Compilation album by Yanni
- Released: 1994
- Genres: Contemporary instrumental Easy listening New-age
- Length: 29:19
- Label: Private Music
- Producer: Yanni

Yanni chronology
| Live at the Acropolis (1994) | A Collection of Romantic Themes (1994) | I Love You Perfect (1995) |

= A Collection of Romantic Themes =

A Collection of Romantic Themes is a compilation album by keyboardist Yanni, released on the Private Music label in 1994.

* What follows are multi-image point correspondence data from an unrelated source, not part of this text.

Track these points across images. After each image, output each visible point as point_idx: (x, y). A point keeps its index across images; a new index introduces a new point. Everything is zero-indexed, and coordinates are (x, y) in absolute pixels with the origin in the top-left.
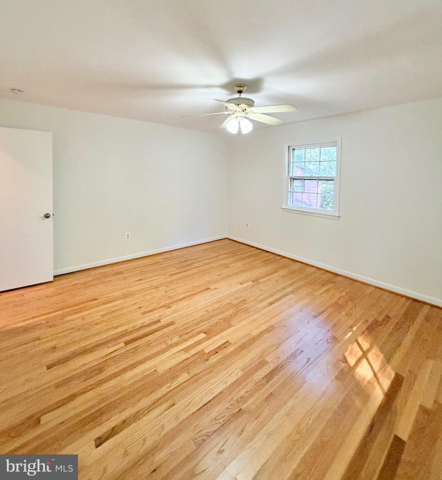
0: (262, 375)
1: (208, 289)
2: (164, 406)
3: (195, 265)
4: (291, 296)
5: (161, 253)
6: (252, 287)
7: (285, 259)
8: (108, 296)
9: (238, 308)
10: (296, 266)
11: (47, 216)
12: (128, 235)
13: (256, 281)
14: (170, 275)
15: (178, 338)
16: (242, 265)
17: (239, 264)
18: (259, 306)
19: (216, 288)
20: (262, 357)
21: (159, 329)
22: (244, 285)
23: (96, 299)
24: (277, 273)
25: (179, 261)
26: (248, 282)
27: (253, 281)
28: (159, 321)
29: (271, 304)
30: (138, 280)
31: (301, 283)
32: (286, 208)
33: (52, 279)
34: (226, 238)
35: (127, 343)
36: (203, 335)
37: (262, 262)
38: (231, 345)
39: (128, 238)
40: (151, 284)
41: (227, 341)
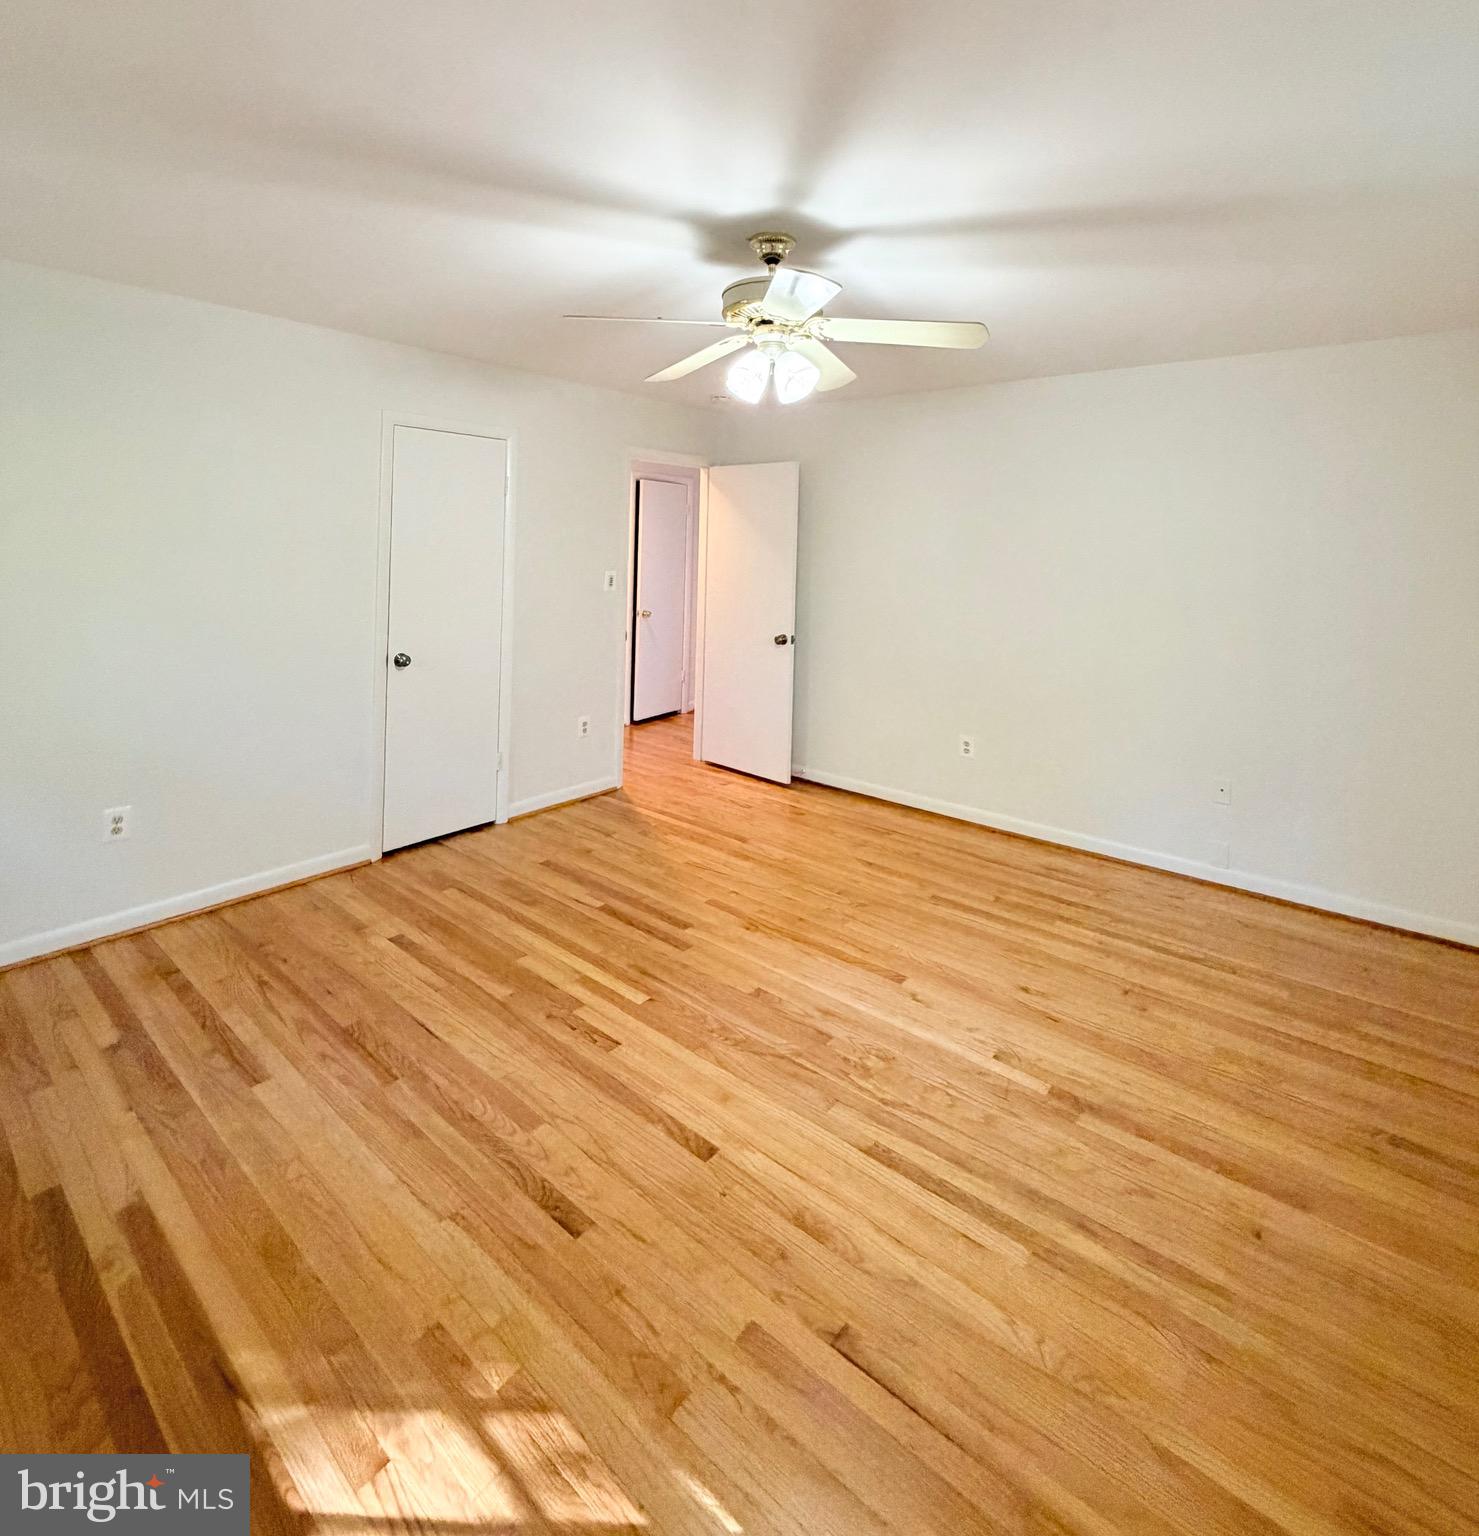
0: (485, 1113)
2: (435, 979)
3: (1059, 928)
4: (1015, 1253)
8: (764, 846)
11: (781, 641)
12: (967, 743)
13: (1073, 1104)
14: (933, 897)
15: (625, 964)
19: (914, 995)
20: (554, 1116)
27: (1059, 1094)
30: (864, 862)
33: (787, 780)
35: (604, 909)
36: (641, 999)
38: (605, 1053)
39: (967, 751)
40: (856, 882)
41: (618, 1043)
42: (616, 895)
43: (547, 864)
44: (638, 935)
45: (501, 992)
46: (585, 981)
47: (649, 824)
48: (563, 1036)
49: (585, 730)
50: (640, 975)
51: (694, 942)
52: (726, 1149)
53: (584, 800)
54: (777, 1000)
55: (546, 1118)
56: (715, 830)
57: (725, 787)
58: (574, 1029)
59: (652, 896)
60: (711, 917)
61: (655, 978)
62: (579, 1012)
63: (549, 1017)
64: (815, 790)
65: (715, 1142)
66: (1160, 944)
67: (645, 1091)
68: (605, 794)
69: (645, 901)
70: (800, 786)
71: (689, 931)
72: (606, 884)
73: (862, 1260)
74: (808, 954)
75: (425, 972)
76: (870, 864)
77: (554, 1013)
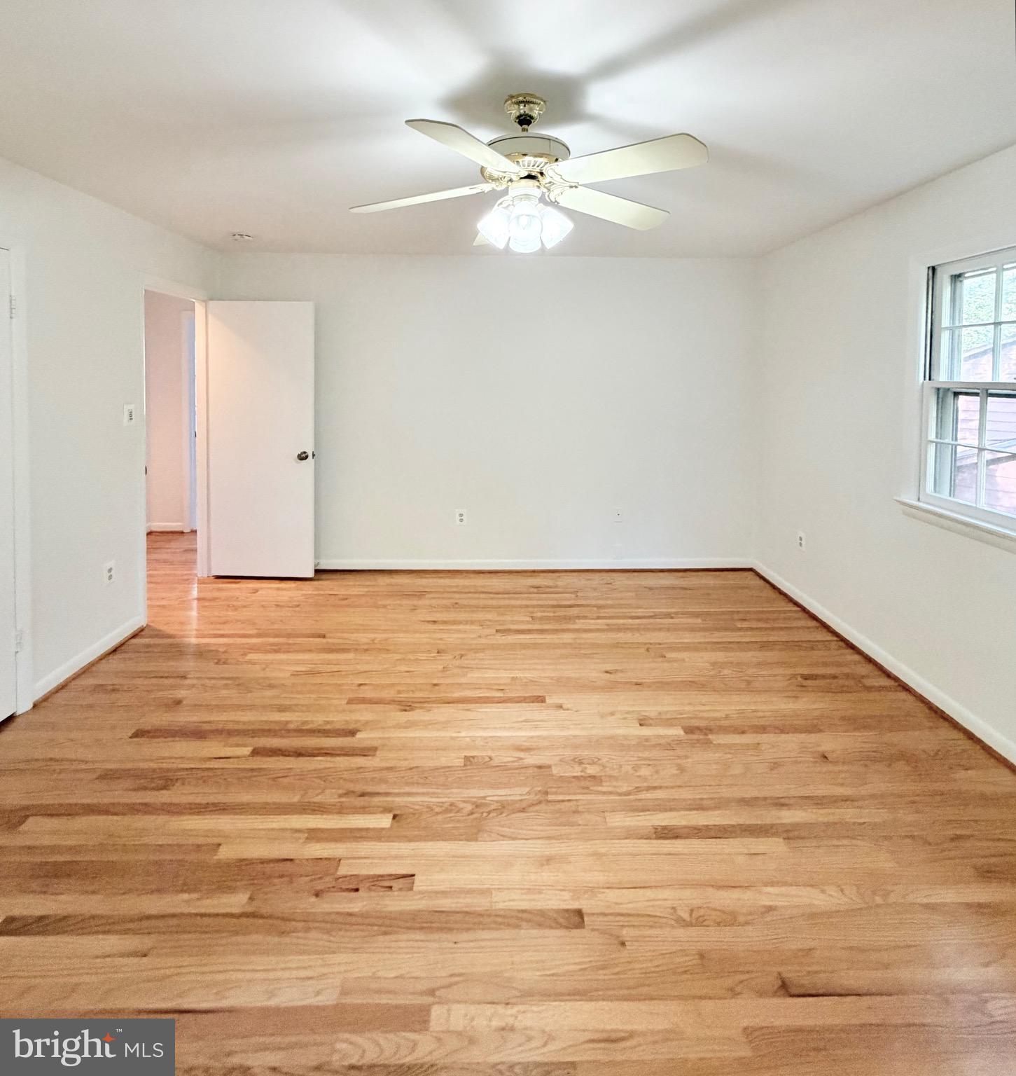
1: (541, 700)
2: (132, 942)
3: (580, 624)
5: (534, 571)
6: (669, 746)
7: (903, 695)
8: (345, 635)
9: (547, 793)
10: (924, 739)
11: (303, 457)
12: (461, 515)
13: (700, 732)
14: (497, 631)
15: (336, 797)
16: (714, 664)
17: (702, 660)
18: (619, 820)
19: (560, 707)
21: (333, 752)
22: (646, 731)
23: (324, 637)
24: (813, 738)
25: (555, 603)
26: (672, 725)
27: (689, 730)
28: (352, 733)
29: (665, 833)
30: (429, 622)
31: (879, 815)
32: (915, 503)
33: (311, 574)
34: (751, 570)
35: (256, 752)
36: (385, 821)
37: (794, 676)
38: (410, 893)
39: (461, 520)
40: (441, 639)
41: (413, 875)
42: (254, 733)
43: (139, 734)
44: (319, 763)
45: (236, 901)
46: (314, 835)
47: (217, 651)
48: (357, 904)
49: (110, 577)
50: (361, 799)
51: (375, 744)
52: (584, 904)
53: (115, 651)
54: (487, 759)
55: (428, 1000)
56: (289, 636)
57: (257, 594)
58: (357, 890)
59: (294, 718)
60: (363, 714)
61: (378, 794)
62: (343, 870)
63: (317, 895)
64: (337, 576)
65: (575, 905)
66: (634, 614)
67: (480, 903)
68: (134, 636)
69: (291, 726)
70: (324, 576)
71: (359, 735)
72: (230, 726)
73: (735, 918)
74: (468, 710)
75: (112, 942)
76: (434, 622)
77: (319, 888)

This compilation consists of tracks from his 1992 Grammy-nominated album Dare to Dream and his 1993 follow-up album In My Time as well as from Reflections of Passion and Live at the Acropolis.

This album is no longer in print.

==Track listing==

| No. | Title | Original Album | Length |
|---|---|---|---|
| 1. | "Face in the Photograph" | Dare to Dream | 3:48 |
| 2. | "To the One Who Knows" | Dare to Dream | 5:39 |
| 3. | "Enchantment" | In My Time | 3:54 |
| 4. | "The End of August" | In My Time | 4:55 |
| 5. | "Almost a Whisper" | Reflections of Passion | 3:11 |
| 6. | "True Nature" | Reflections of Passion | 4:31 |
| 7. | "One Man's Dream" | Live at the Acropolis | 3:25 |

==Production==
- Engineered and mixed by Yanni at his private studios
- Mastered at Bernie Grundman Mastering, Los Angeles
- Produced and Manufactured exclusively for Dayton Hudson. Corporation
- Distributed by BMG Distribution.

(Production as described in CD liner notes.)